■ **TASK PROMPT**
Output the lines below as a Markdown table with the columns Row and Line, one row for each line and no rows for blank lines. Leave the pictures out of the table.

■ **GIVEN INFORMATION**

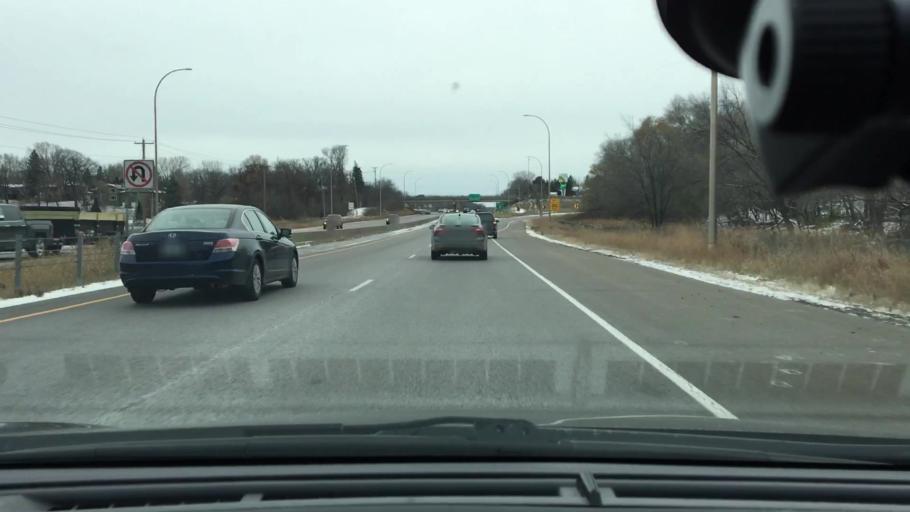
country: US
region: Minnesota
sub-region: Hennepin County
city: New Hope
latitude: 45.0725
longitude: -93.4015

■ **WRITTEN SOLUTION**
| Row | Line |
|---|---|
| 1 | country: US |
| 2 | region: Minnesota |
| 3 | sub-region: Hennepin County |
| 4 | city: New Hope |
| 5 | latitude: 45.0725 |
| 6 | longitude: -93.4015 |